Lo cierto es que la cara está expuesta de forma permanente al sol (sin importar el mes del año). Por ello, el protector resulta indispensable no solo para impedir la aparición prematura de manchas y arrugas, sino para evitar el cáncer de piel.

¿Cómo aplicarlo?

¡No es tan complicado! Primero que todo, resulta fundamental que la piel esté seca al momento de usar el protector; de esta manera se logra una correcta absorción. Evita frotarlo bruscamente para no romper la protección, expándelo con cuidado (de forma suave) y aplica una cantidad generosa.

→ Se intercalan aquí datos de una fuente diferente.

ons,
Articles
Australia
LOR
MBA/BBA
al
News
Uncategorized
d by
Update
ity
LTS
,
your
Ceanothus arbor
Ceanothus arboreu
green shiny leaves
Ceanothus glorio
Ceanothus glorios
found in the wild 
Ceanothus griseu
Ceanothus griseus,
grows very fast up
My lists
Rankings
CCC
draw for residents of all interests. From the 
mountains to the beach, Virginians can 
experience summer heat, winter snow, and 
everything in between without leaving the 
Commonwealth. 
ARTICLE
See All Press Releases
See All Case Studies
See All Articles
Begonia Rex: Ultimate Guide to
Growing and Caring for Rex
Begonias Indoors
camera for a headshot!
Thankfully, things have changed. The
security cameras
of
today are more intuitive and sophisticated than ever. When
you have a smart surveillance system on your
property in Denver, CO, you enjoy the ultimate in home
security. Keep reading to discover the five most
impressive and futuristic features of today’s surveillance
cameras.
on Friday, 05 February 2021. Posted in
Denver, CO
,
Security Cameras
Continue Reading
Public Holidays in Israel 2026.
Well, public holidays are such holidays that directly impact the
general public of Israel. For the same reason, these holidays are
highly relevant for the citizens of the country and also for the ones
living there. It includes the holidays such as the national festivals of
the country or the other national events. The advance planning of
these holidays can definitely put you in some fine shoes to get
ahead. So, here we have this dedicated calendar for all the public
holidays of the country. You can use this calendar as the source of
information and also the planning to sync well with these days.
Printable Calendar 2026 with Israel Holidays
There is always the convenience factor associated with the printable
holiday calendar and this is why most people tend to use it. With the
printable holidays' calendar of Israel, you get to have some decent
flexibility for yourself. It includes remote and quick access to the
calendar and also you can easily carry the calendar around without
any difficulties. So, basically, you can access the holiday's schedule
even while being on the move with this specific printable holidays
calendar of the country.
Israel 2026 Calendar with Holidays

¿Cuánta cantidad debemos utilizar?

Los expertos aseguran que se necesita, aproximadamente, la cantidad de una moneda de dos centímetros de diámetro (o una cucharadita) para cubrir el rostro y el cuello. Sin embargo, la mayoría de las personas solo se colocan la mitad de esto, lo que impide que la protección sea eficaz.

¿Cuándo lo usamos?

Utiliza el protector 20 minutos antes de exponerte al sol para que la piel pueda absorberlo y quede realmente protegida. Lo ideal es hacerlo a diario (¡los 365 días del año!), y antes de maquillarte. Si estás en lugares con mucho sol como la playa o la montaña, debes colocarlo cada dos horas; pero si te encuentras en un sitio donde no hay exposición solar, puedes repetir la aplicación cada cuatro horas.

No olvides…

Recuerda escoger el protector solar indicado para tu tipo de piel: los niños, las mujeres embarazadas y aquellas con pieles claras deben elegir uno con factor de protección solar (FPS) mayor. Opta por aquellos diseñados para proteger la piel del rostro, jamás utilices los indicados para el resto del cuerpo en tu cara.

Evita exponerte al sol entre las 11 y las 4 de la tarde, pues los rayos inciden de forma más vertical. Usa sombrero, lentes de sol y, en lo posible, mantente en la sombra. Si te mojas o sudas, no olvides reaplicar el protector, pues su eficacia disminuye cuando entra en contacto con estos.

Aunque hayamos despedido el verano, no le digas adiós a este producto. Llévalo contigo siempre y no lo engavetes.

¡Evita el envejecimiento prematuro usándolo correctamente!